DOK LEIPZIG 29. OKTOBER – 4. NOVEMBER 2018
61. INTERNATIONALES LEIPZIGER FESTIVAL FÜR DOKUMENTAR- UND ANIMATIONSFILM

Tipp: Intime Nähe

»Akt« handelt weniger von Nacktheit denn von Modellen mit Falten und Geschichten

aktAus der Antike ist uns ein Körperbild der weißen Makellosigkeit überliefert, das sich an den Statuen bewundern lässt. Da ist vielleicht mal ein Kratzer entstanden oder eine der Figuren hat im Laufe der Zeit einen Arm verloren. Grundsätzlich kann man sich aber im Museum vorstellen, das Abbild eines jungen, schönen, nackten Menschen vor sich zu haben. So müssen Aktmodelle aussehen, oder nicht?
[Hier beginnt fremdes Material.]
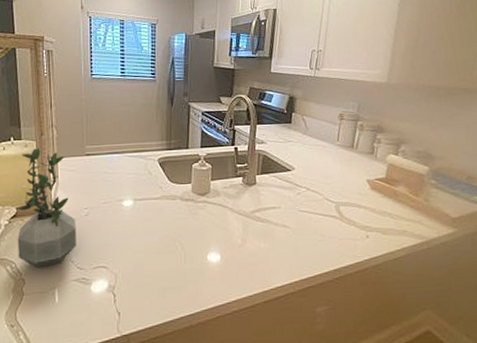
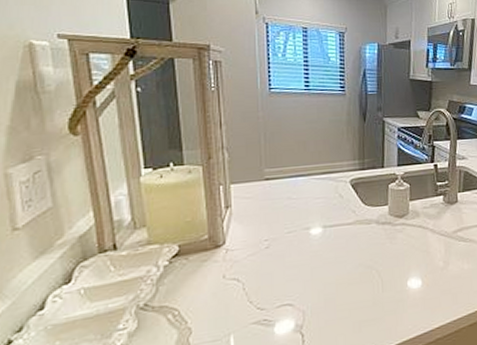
potted plant: present [16,147,76,269] -> none [179,173,255,314]

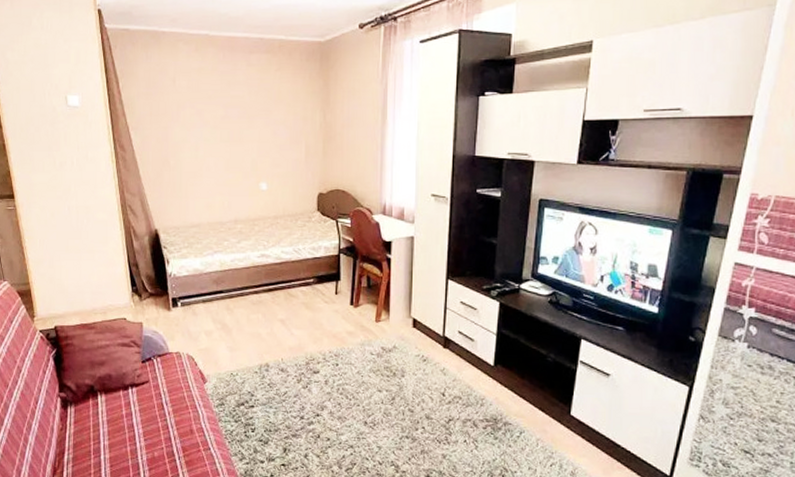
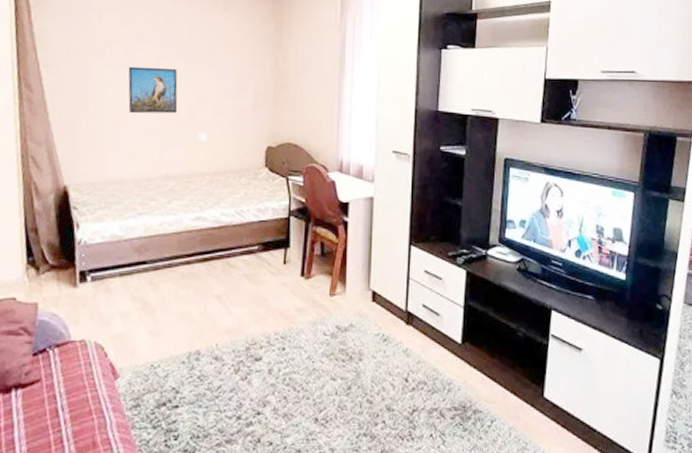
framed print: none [199,126,242,167] -> present [128,66,178,114]

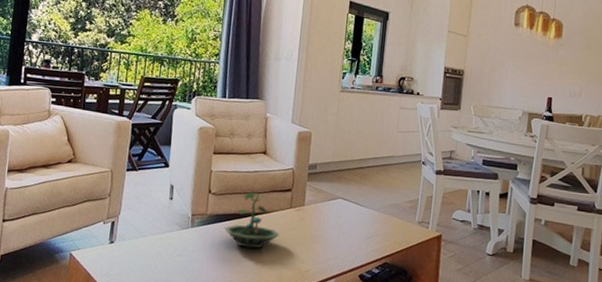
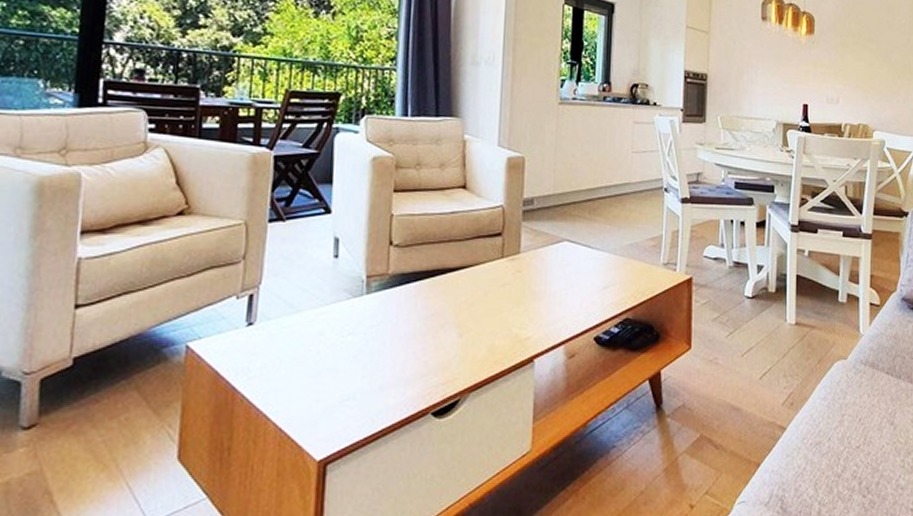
terrarium: present [224,190,280,249] -> none [413,238,489,315]

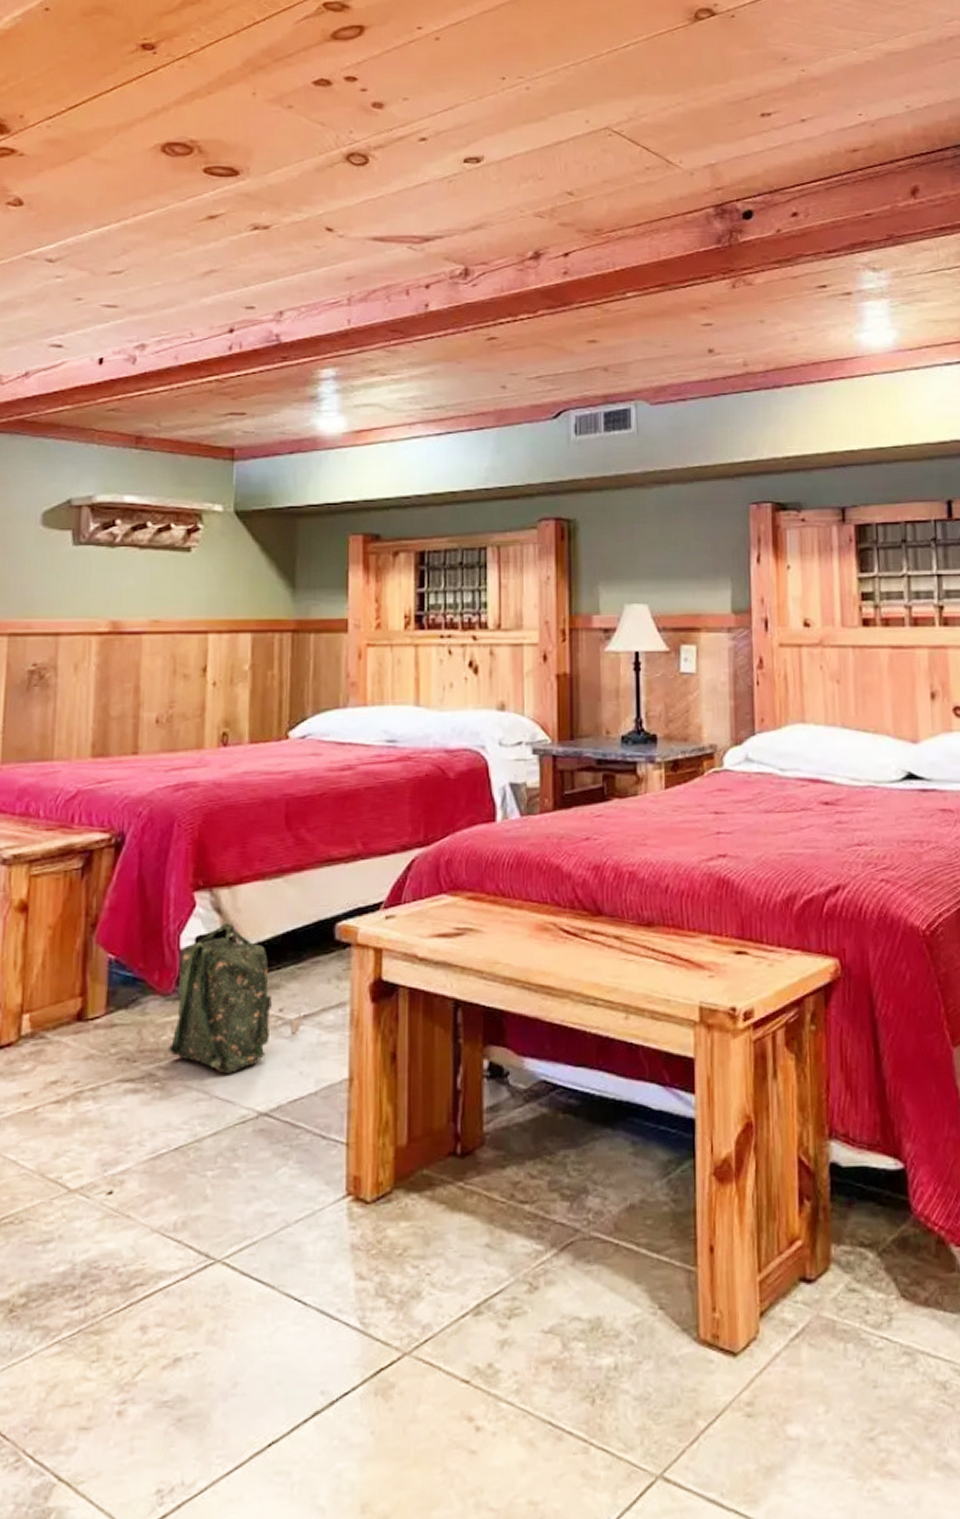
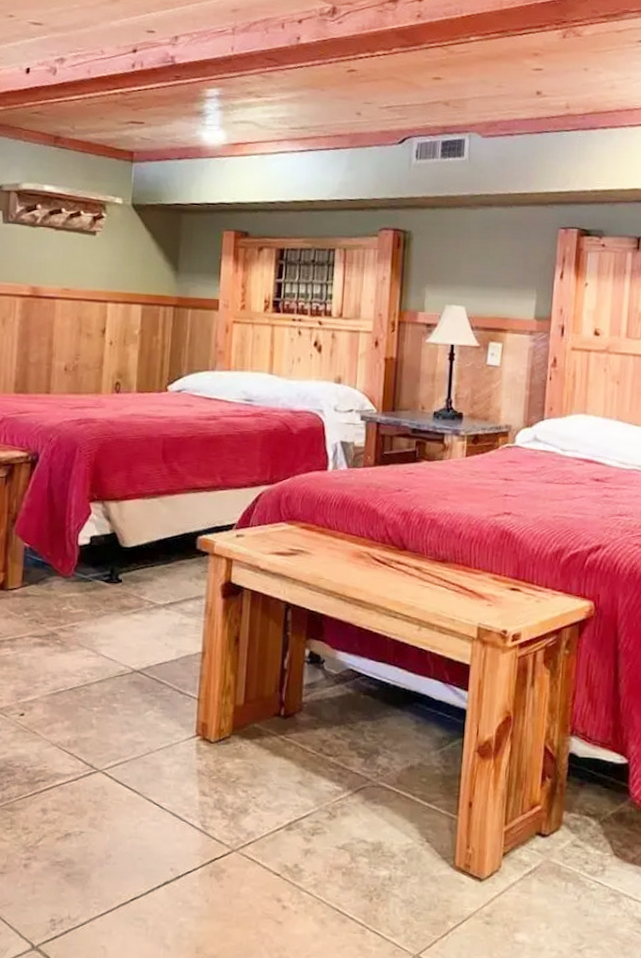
backpack: present [135,922,302,1074] -> none [43,528,169,639]

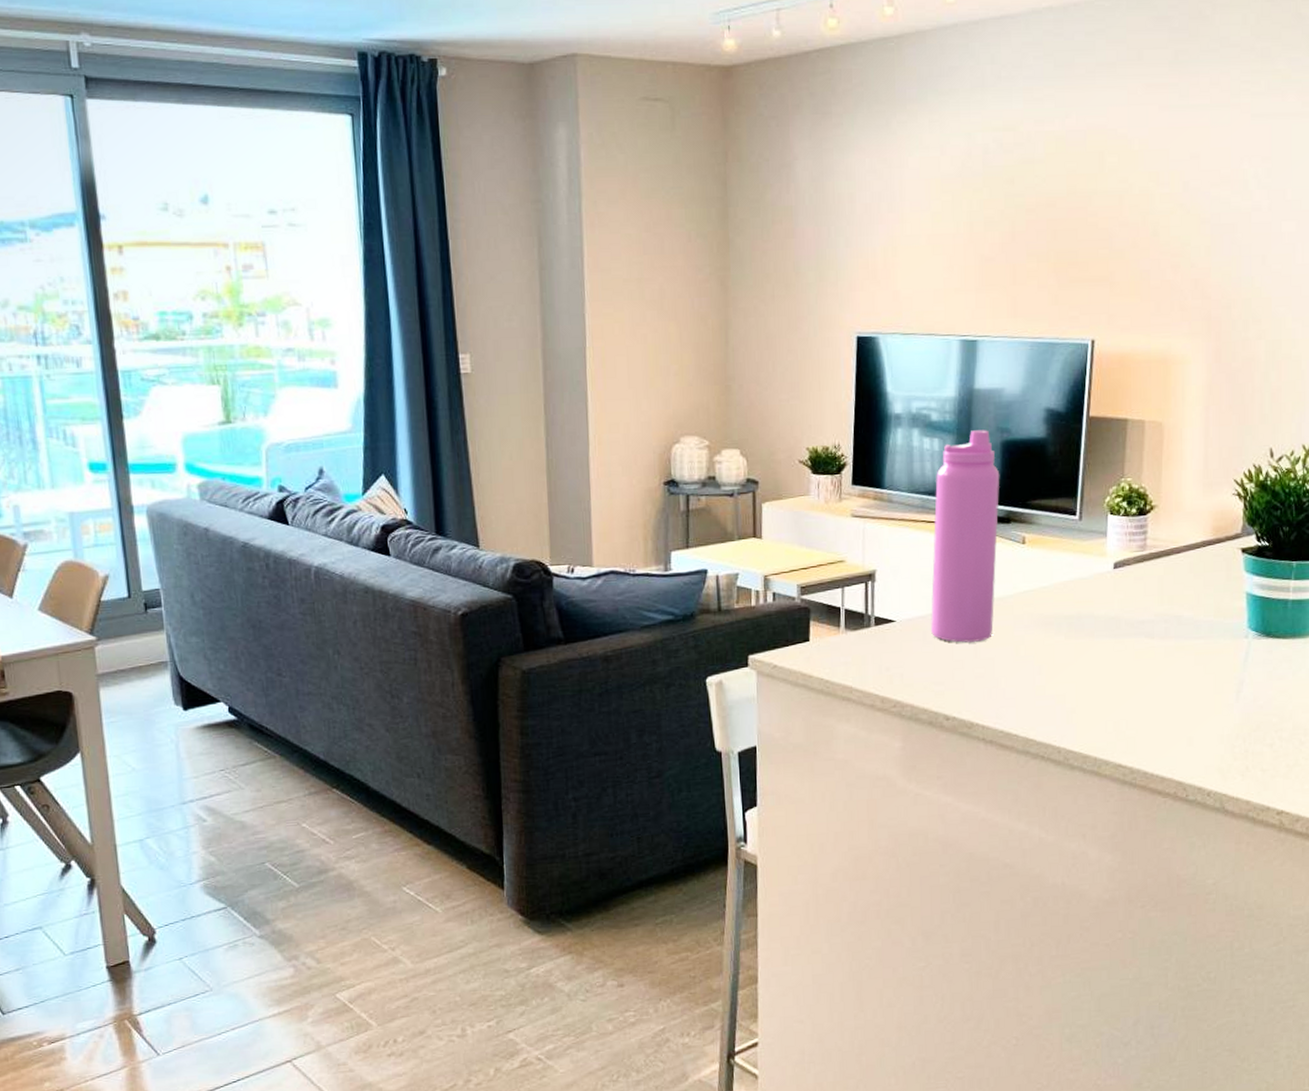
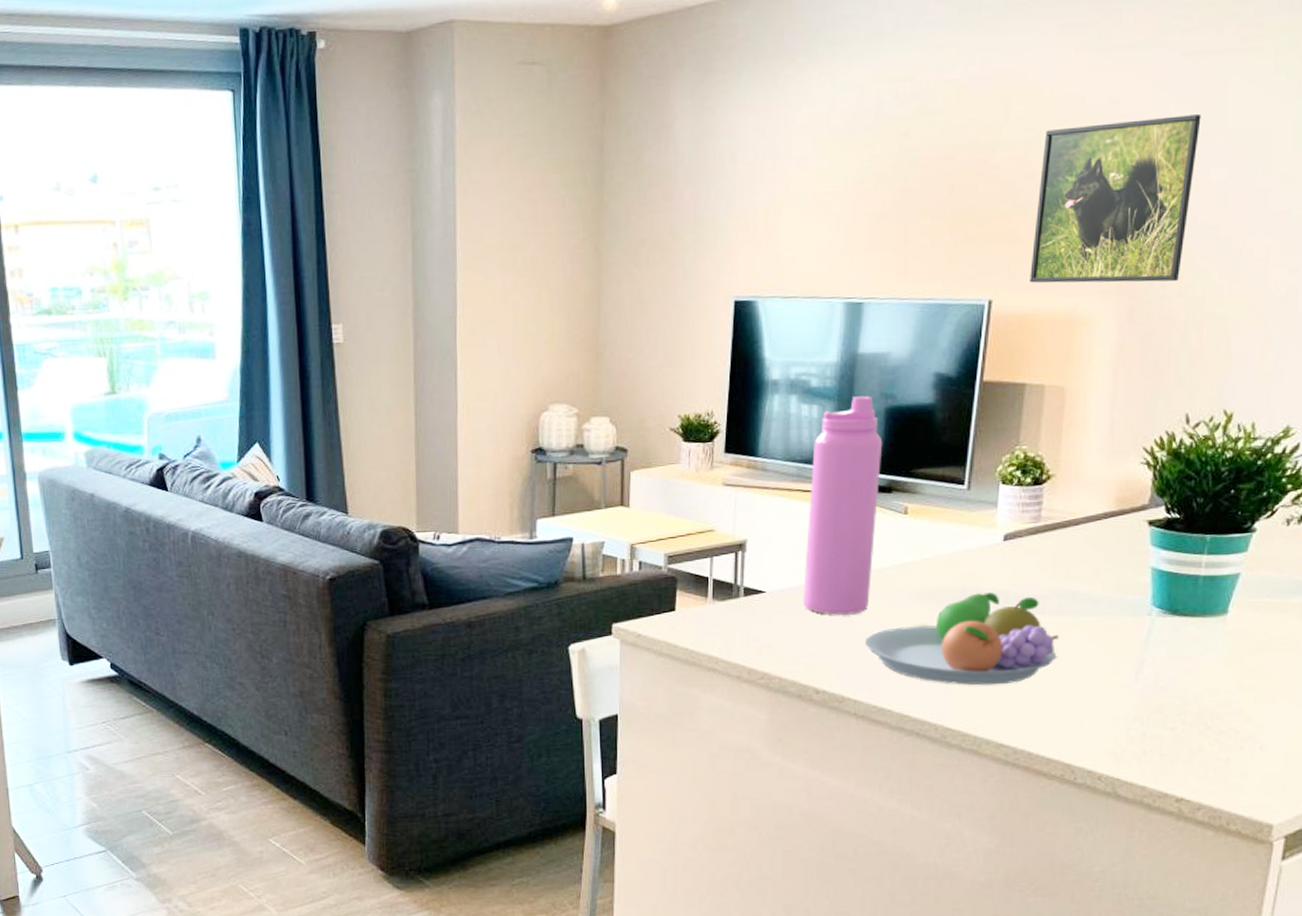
fruit bowl: none [990,618,1167,708] -> present [864,593,1059,686]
Tatsächlich sind die Menschen aber vielleicht nicht mehr ganz jung, nicht ganz schlank oder nicht ganz faltenfrei, haben einen Bauchansatz und da dann auch noch viele Haare drauf. Als wären sie ebenfalls Statuen, umfährt die Kamera in »Akt« die Menschen, die sich nackt vor eine Gruppe Staffeleien stellen oder setzen und für eine Weile still halten, das einzige Geräusch im Raum das Kratzen von Stiften. Dies empfinden die Protagonisten, denen die Kamera schließlich durch ihr Leben folgt, als Pause von der Welt, als meditative Momente, in denen sie zum Nichtstun gezwungen sind und mal in Ruhe ihren Gedanken nachgehen können. Umso intensiver erzählen sie dann, als die Kamera sie dazu auffordert. So sind zum Teil sehr intime Einblicke in die Welt der Aktmodelle entstanden, die persönlicher geraten sind als jede Zeichnung von nackter Haut.

FRANZISKA REIF

»Akt«: 29.10.2015, 13:15, CineStar 4 und 31.10.2015, 22:00, Schaubühne Lindenfels

Der Film ist Teil der Vorstellung Happiness + Naked Beauty.